De rechtbank acht het in dit verband ook opmerkelijk dat na de aanhouding van het gezin in Griekenland bij de poging tot mensensmokkel van [naam 11] in een telefoongesprek tussen [medeverdachte 5] en [medeverdachte 2] besproken wordt om “niet met lege handen terug te keren. Uit de afgeluisterde telefoongesprekken blijkt onder meer het volgende:
- Op 10 december 2018 omstreeks 16.53 uur belt [medeverdachte 5] met [medeverdachte 2] en vraagt hij aan haar of ze het paspoort van [naam 12] bij zich hebben, waarop zij hem vraagt of [medeverdachte 4] hen wil bellen en dat zij een kleine kan meenemen, waarop hij zegt: “Vertrekken jullie niet met lege handen.”
- Op 14 december 2018 omstreeks 15.26 uur wordt tussen [medeverdachte 5] en vader [medeverdachte 1] opnieuw een mogelijke nieuwe mensensmokkel besproken.
Gelet op de feitelijke gedragingen en (onder meer) de inhoud van de hiervoor genoemde tapgesprekken en de informatie uit onderzoek van de inbeslaggenomen telefoons is naar het oordeel van de rechtbank voldoende komen vast te staan dat verdachte en de hiervoor genoemde gezinsleden, met uitzondering van [medeverdachte 3] , telkens welbewust met een crimineel oogmerk hebben gehandeld. Uit de bewijsmiddelen volgt dat, anders dan men wil doen voorkomen, niet het humanitaire handelen voorop heeft gestaan, maar dat het handelen telkens gericht is geweest op mensensmokkel uit winstbejag. Naar het oordeel van de rechtbank is geen sprake geweest van een zekere gezinsstructuur waarbinnen incidenteel en/of willekeurig een of meer andere gezinsleden - al dan niet onwetend van het oogmerk - werden betrokken bij een mogelijke mensensmokkel, maar hebben zij onderling telkens gestructureerd samengewerkt met het oog op het realiseren van de mensensmokkel, waartoe stelselmatig gebruik werd gemaakt van de zogenaamde “look-a-like”- methode.

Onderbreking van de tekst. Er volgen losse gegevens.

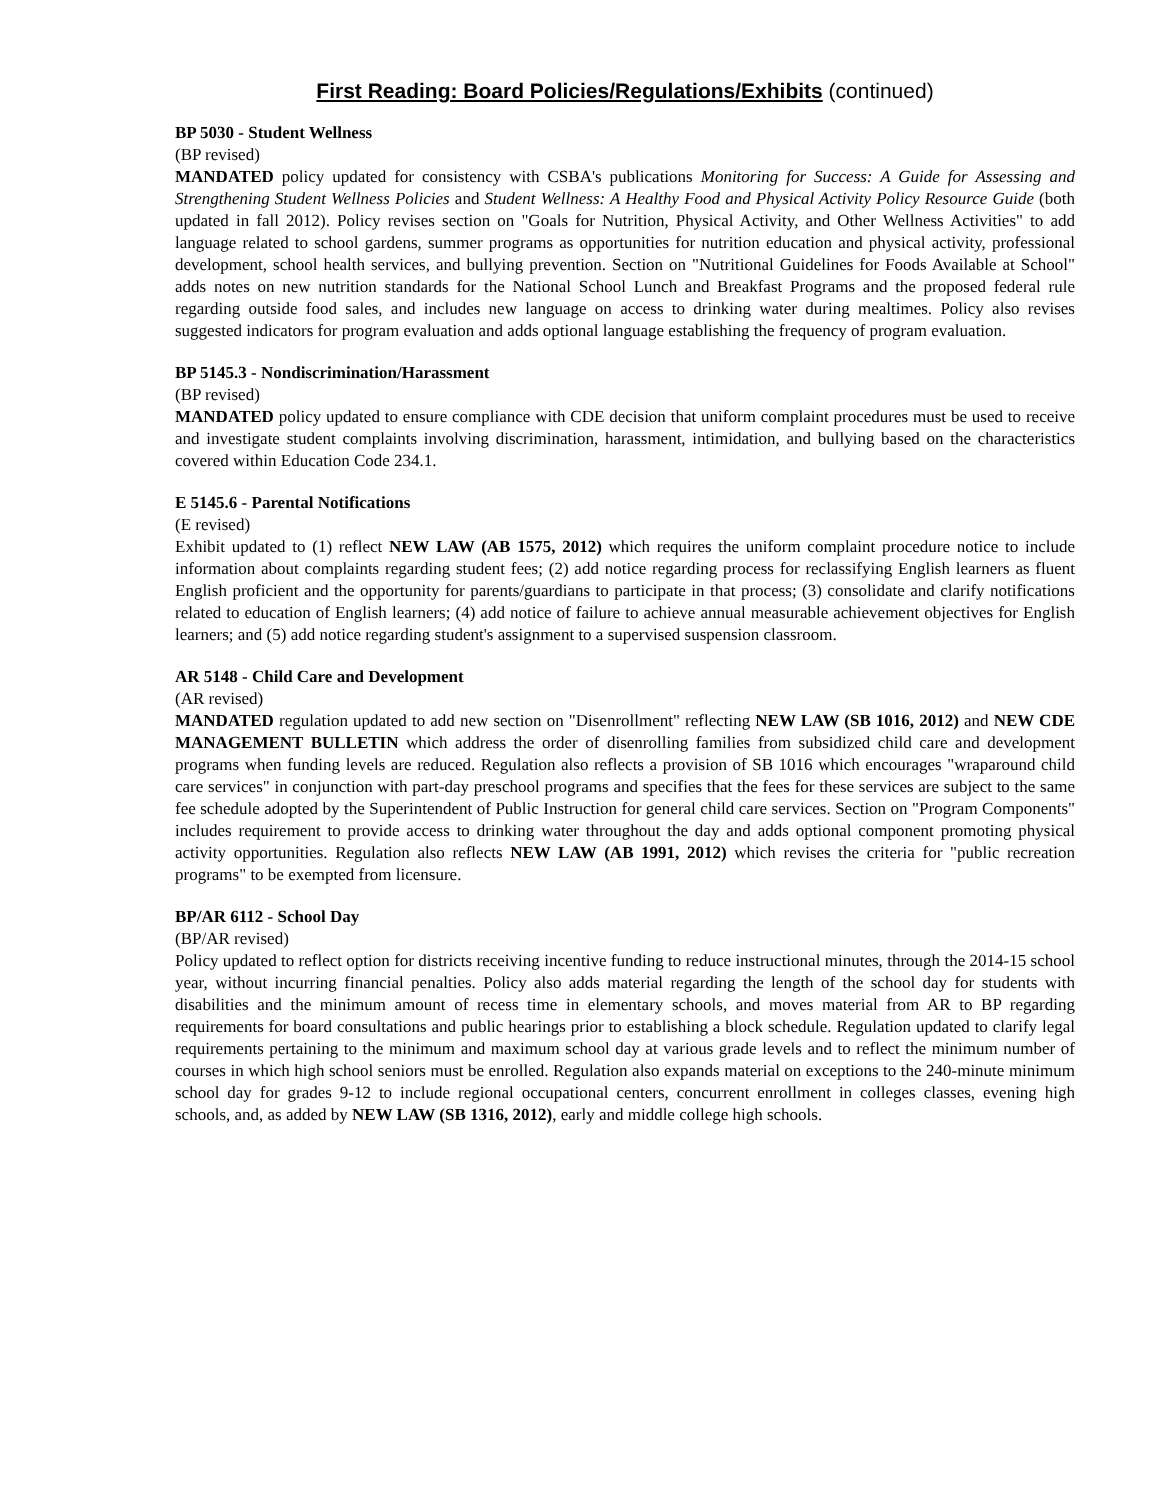First Reading: Board Policies/Regulations/Exhibits (continued)
BP 5030 - Student Wellness
(BP revised)
MANDATED policy updated for consistency with CSBA's publications Monitoring for Success: A Guide for Assessing and Strengthening Student Wellness Policies and Student Wellness: A Healthy Food and Physical Activity Policy Resource Guide (both updated in fall 2012). Policy revises section on "Goals for Nutrition, Physical Activity, and Other Wellness Activities" to add language related to school gardens, summer programs as opportunities for nutrition education and physical activity, professional development, school health services, and bullying prevention. Section on "Nutritional Guidelines for Foods Available at School" adds notes on new nutrition standards for the National School Lunch and Breakfast Programs and the proposed federal rule regarding outside food sales, and includes new language on access to drinking water during mealtimes. Policy also revises suggested indicators for program evaluation and adds optional language establishing the frequency of program evaluation.
BP 5145.3 - Nondiscrimination/Harassment
(BP revised)
MANDATED policy updated to ensure compliance with CDE decision that uniform complaint procedures must be used to receive and investigate student complaints involving discrimination, harassment, intimidation, and bullying based on the characteristics covered within Education Code 234.1.
E 5145.6 - Parental Notifications
(E revised)
Exhibit updated to (1) reflect NEW LAW (AB 1575, 2012) which requires the uniform complaint procedure notice to include information about complaints regarding student fees; (2) add notice regarding process for reclassifying English learners as fluent English proficient and the opportunity for parents/guardians to participate in that process; (3) consolidate and clarify notifications related to education of English learners; (4) add notice of failure to achieve annual measurable achievement objectives for English learners; and (5) add notice regarding student's assignment to a supervised suspension classroom.
AR 5148 - Child Care and Development
(AR revised)
MANDATED regulation updated to add new section on "Disenrollment" reflecting NEW LAW (SB 1016, 2012) and NEW CDE MANAGEMENT BULLETIN which address the order of disenrolling families from subsidized child care and development programs when funding levels are reduced. Regulation also reflects a provision of SB 1016 which encourages "wraparound child care services" in conjunction with part-day preschool programs and specifies that the fees for these services are subject to the same fee schedule adopted by the Superintendent of Public Instruction for general child care services. Section on "Program Components" includes requirement to provide access to drinking water throughout the day and adds optional component promoting physical activity opportunities. Regulation also reflects NEW LAW (AB 1991, 2012) which revises the criteria for "public recreation programs" to be exempted from licensure.
BP/AR 6112 - School Day
(BP/AR revised)
Policy updated to reflect option for districts receiving incentive funding to reduce instructional minutes, through the 2014-15 school year, without incurring financial penalties. Policy also adds material regarding the length of the school day for students with disabilities and the minimum amount of recess time in elementary schools, and moves material from AR to BP regarding requirements for board consultations and public hearings prior to establishing a block schedule. Regulation updated to clarify legal requirements pertaining to the minimum and maximum school day at various grade levels and to reflect the minimum number of courses in which high school seniors must be enrolled. Regulation also expands material on exceptions to the 240-minute minimum school day for grades 9-12 to include regional occupational centers, concurrent enrollment in colleges classes, evening high schools, and, as added by NEW LAW (SB 1316, 2012), early and middle college high schools.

Uit het voorgaande, in onderling verband en samenhang bezien, volgt naar het oordeel van de rechtbank dat wettig en overtuigend bewezen is dat de verdachte deel heeft uitgemaakt van een internationaal opererende organisatie die mensensmokkel als bedoeld in artikel 197a Sr als oogmerk had. Deze organisatie werd gevormd door een gestructureerd en voldoende duurzaam samenwerkingsverband van diverse personen. Verdachte heeft tevens een wezenlijk een aandeel gehad in de mensensmokkel als zodanig en mitsdien in de verwezenlijking van vorenbedoeld oogmerk van de organisatie.